We have been truly blessed that Alicia is still mobile and not confined to a wheelchair.  There is so much information out there, that if people would only take the time to understand it, it would make a world of difference.

This Is Just The Beginning.....

I have wanted to "do" a blog for so many years now.  I am always being asked questions on how I get through each day having to care for a child with special needs.  Honestly, I don't have a concrete answer.  There are always "good" days and there are most definitely some "bad" days.  One of my main support systems is my family and friends.  Yes, I have friends out there that actually know and experience the difficulties with caring for a child with special needs, but for the most part, a lot of my friends have been truly blessed by having "normal" children and won't ever have to experience some of the hardships that I go through on a daily basis.  This blog will be an important outlet for me and a tool to educate others what it's like living "my life". 
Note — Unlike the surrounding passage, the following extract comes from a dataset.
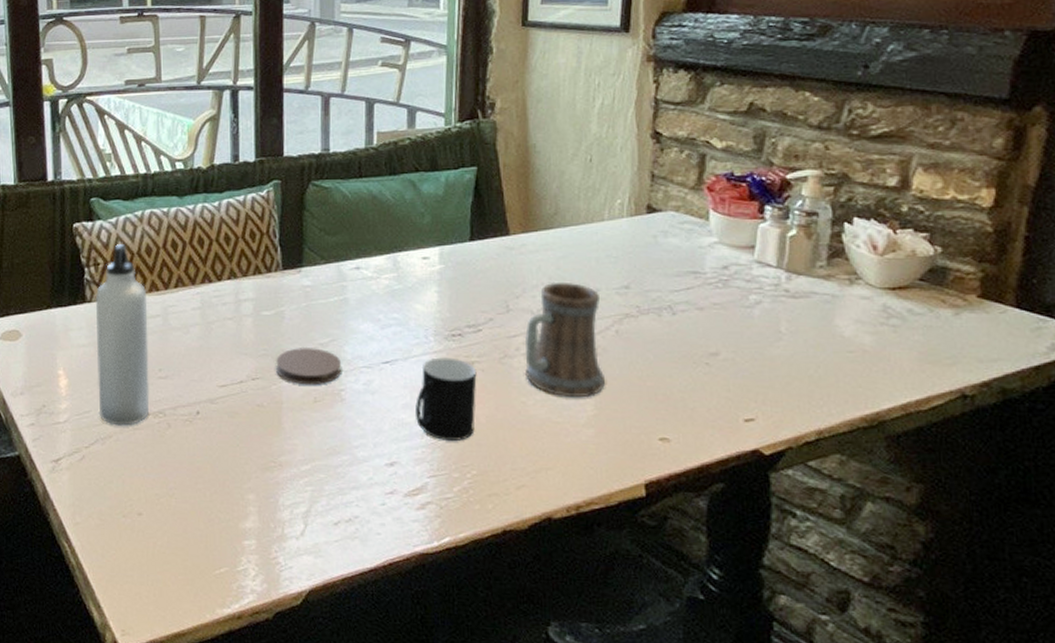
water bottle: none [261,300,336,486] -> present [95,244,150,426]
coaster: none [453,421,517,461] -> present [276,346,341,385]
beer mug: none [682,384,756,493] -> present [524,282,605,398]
I named this blog "A to Z With Rett Syndrome" because I thought, maybe I'll choose a different letter for each blog I do (A to Z) and it seemed fitting, considering that Alicia (who is our Rett Angel-8 years old) and my own initials are AZ.  I hope that I can better inform people about Rett Syndrome and make this also an outlet for those dealing with this frustrating disease.  I welcome any and all questions.  Just bare with me, this is my first ever blog and I'm sure it's going to take me a while to "learn the ropes" and have an eventually thriving blog :).